I have a confession to make: I don’t own a bike. (Don’t tell any of my bike-loving coworkers.)

Truth is, I hadn’t ridden a bike in over a decade—until last weekend.

Six months ago I sold my broken-down, paperweight of a car and have been mooching rides for trips too far outside my neighborhood ever since. With the promise of better weather around the corner, I decided it was finally time to give two-wheelers a try.

I borrowed a bike and hit the Burke-Gilman trail (Seattle’s pedestrian- and bike-only trail sporting 27 miles of the city’s 283 miles of bike paths). It was an altogether enjoyable experience. While on my ride, a couple insights struck me:

  • Biking in the city is easier than I thought it would be:
    • Getting on a bike for the first time in years was surprisingly easy (just like riding a bike! Oh, wait…).
    • Borrowing a bike in cycling-friendly Seattle was a cinch, and a quick search provided me with the basics of city-cycling. I was pedaling away—with confidence—in no time.
  • This is a no-brainer for the cyclist set, but a bike expands your mobility big-time: A bike gets you profoundly farther than your feet in a lot less time. Within minutes I was beyond my walking radius and realized how close some cool destinations actually were. Some were even reached quicker by bike than car, figuring in traffic and parking. Not to disparage my good friend King County Metro (Seattle’s bus system), but the bike also gives a person more flexibility than bus schedules and routes can offer.
  • Good bike infrastructure equates to a certain population of healthy, active people: I’ve lived in health-conscious Seattle for four years now, and I was always a little baffled by what seemed like a distinct lack of people getting outside in the city. But setting out on my bike on a chilly Saturday morning, I realized where all the active people have been doing their thing all along: the cross-city Burke-Gilman trail was brimming with bikers, joggers, and walkers. In fact, 1,000-1,500 people use the Burke every day, and if you don’t use it yourself you’d hardly know it was there, since it’s largely away from major roads.

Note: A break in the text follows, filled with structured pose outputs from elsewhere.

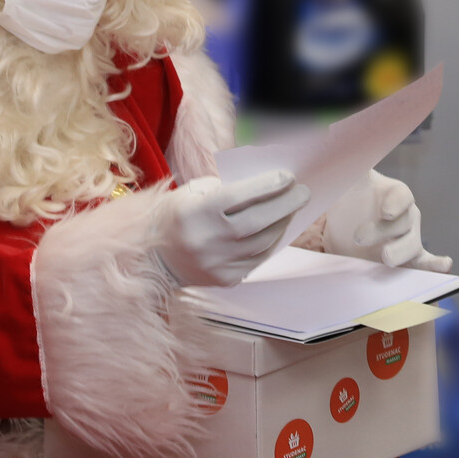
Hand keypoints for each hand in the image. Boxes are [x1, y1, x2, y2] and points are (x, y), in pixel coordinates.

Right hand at [157, 170, 310, 287]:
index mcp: (195, 213)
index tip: (288, 177)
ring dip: (282, 224)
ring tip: (292, 209)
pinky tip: (277, 229)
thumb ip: (227, 187)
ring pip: (262, 243)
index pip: (239, 197)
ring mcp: (216, 264)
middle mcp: (206, 241)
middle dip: (285, 205)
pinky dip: (271, 242)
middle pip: (257, 222)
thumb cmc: (179, 215)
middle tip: (303, 192)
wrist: (156, 256)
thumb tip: (267, 185)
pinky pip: (257, 260)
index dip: (268, 186)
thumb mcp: (194, 192)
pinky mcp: (225, 280)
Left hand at [324, 171, 452, 272]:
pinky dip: (435, 265)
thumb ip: (349, 170)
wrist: (345, 232)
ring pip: (412, 245)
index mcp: (394, 194)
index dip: (396, 203)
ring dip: (401, 252)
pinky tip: (444, 265)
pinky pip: (425, 262)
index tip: (386, 212)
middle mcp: (406, 215)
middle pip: (402, 223)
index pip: (402, 195)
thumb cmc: (350, 202)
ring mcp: (409, 238)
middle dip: (382, 231)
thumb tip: (337, 147)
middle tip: (358, 237)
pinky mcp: (407, 260)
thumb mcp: (347, 185)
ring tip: (386, 258)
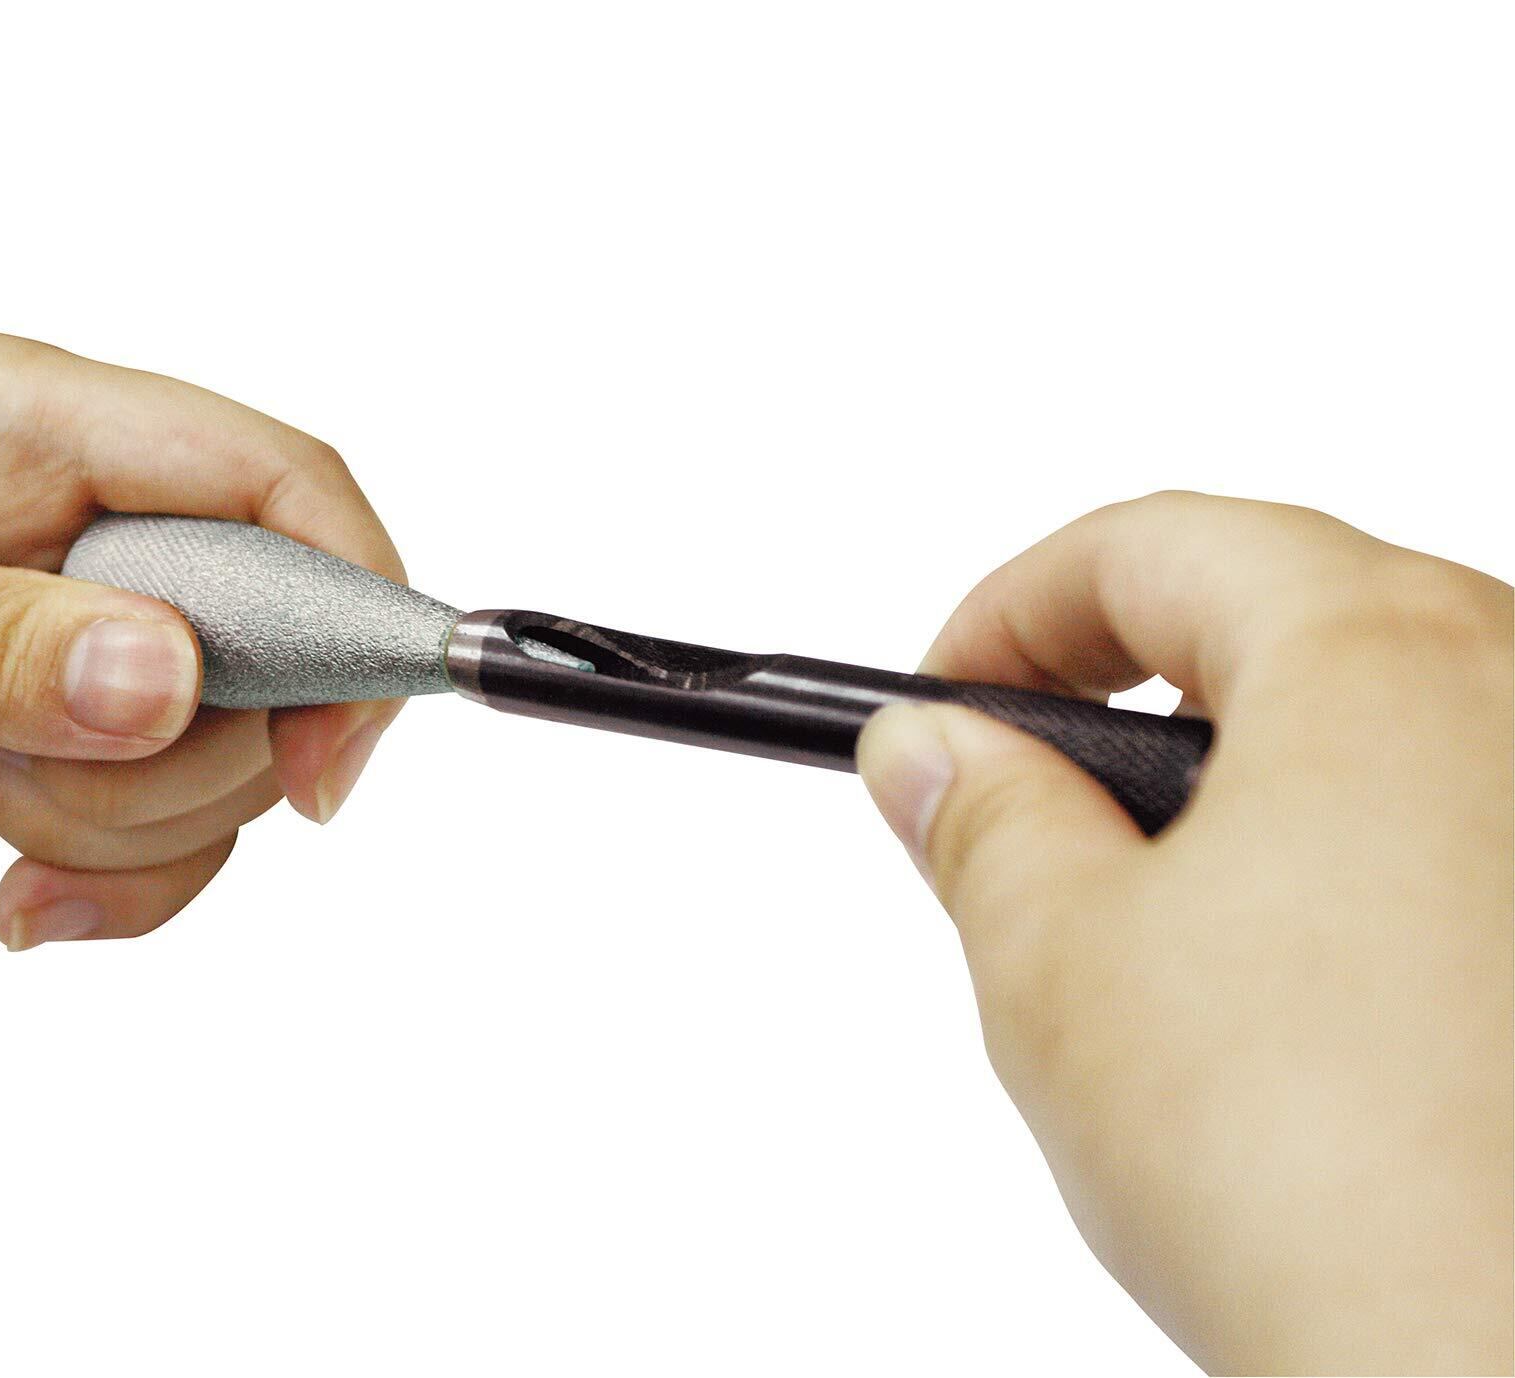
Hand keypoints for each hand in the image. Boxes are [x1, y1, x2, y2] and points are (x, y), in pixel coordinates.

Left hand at [0, 333, 406, 948]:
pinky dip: (94, 870)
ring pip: (200, 757)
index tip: (319, 773)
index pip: (280, 489)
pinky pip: (126, 807)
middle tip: (24, 786)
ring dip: (119, 833)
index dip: (349, 620)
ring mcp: (48, 617)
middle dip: (179, 773)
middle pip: (262, 660)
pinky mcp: (14, 704)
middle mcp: (72, 517)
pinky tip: (11, 896)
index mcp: (37, 423)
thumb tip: (172, 682)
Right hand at [856, 493, 1511, 1373]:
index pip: (1156, 545)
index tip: (943, 699)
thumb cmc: (1329, 1178)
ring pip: (1381, 726)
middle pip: (1281, 615)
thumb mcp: (1059, 964)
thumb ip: (976, 818)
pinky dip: (1355, 858)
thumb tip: (930, 751)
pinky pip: (1461, 828)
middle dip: (1122, 687)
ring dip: (1242, 776)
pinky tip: (1293, 988)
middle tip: (1019, 797)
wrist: (1494, 1366)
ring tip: (1146, 914)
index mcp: (1381, 657)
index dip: (1011, 610)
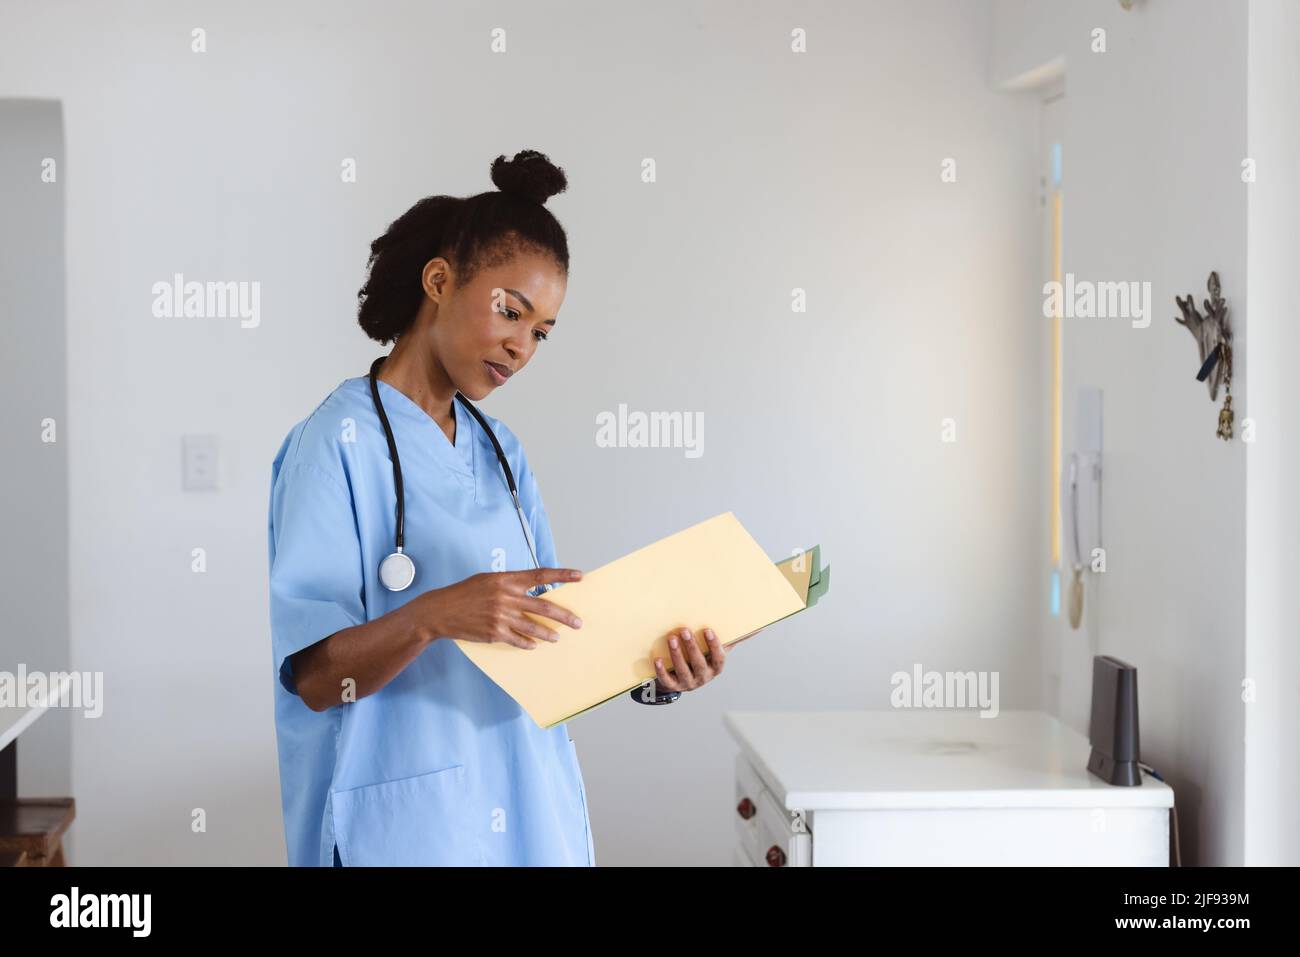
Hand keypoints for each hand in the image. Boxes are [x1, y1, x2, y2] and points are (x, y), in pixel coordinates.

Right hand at [422, 568, 583, 649]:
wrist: (440, 611)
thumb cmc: (465, 593)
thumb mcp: (488, 580)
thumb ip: (511, 584)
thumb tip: (535, 591)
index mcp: (506, 579)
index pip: (541, 575)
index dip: (562, 575)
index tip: (580, 576)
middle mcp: (506, 597)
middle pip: (544, 606)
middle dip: (564, 616)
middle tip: (578, 622)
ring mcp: (501, 616)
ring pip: (534, 627)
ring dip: (549, 633)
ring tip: (557, 637)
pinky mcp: (495, 633)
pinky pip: (518, 640)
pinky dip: (528, 643)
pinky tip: (535, 645)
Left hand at [653, 627, 727, 692]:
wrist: (682, 679)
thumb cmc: (701, 659)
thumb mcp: (714, 652)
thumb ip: (729, 642)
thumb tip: (751, 631)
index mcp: (715, 668)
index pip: (718, 658)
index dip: (714, 645)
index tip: (708, 630)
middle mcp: (703, 677)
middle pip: (699, 663)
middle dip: (692, 647)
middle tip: (685, 630)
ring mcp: (688, 683)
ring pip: (682, 670)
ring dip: (677, 654)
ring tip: (672, 639)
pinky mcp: (673, 686)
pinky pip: (667, 681)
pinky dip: (662, 671)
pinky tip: (657, 660)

So, do cyclists and pedestrians have a new recruit in the (phony) War on Cars? Yes and no. I’ve been on a few shorter rides since my weekend excursion, and I plan to bike more often—at least for recreation. Someday, I’d like to try commuting to the office by bike, but it remains to be seen if rainy Northwest weather keeps me out of the saddle.

But don’t expect me in spandex any time soon.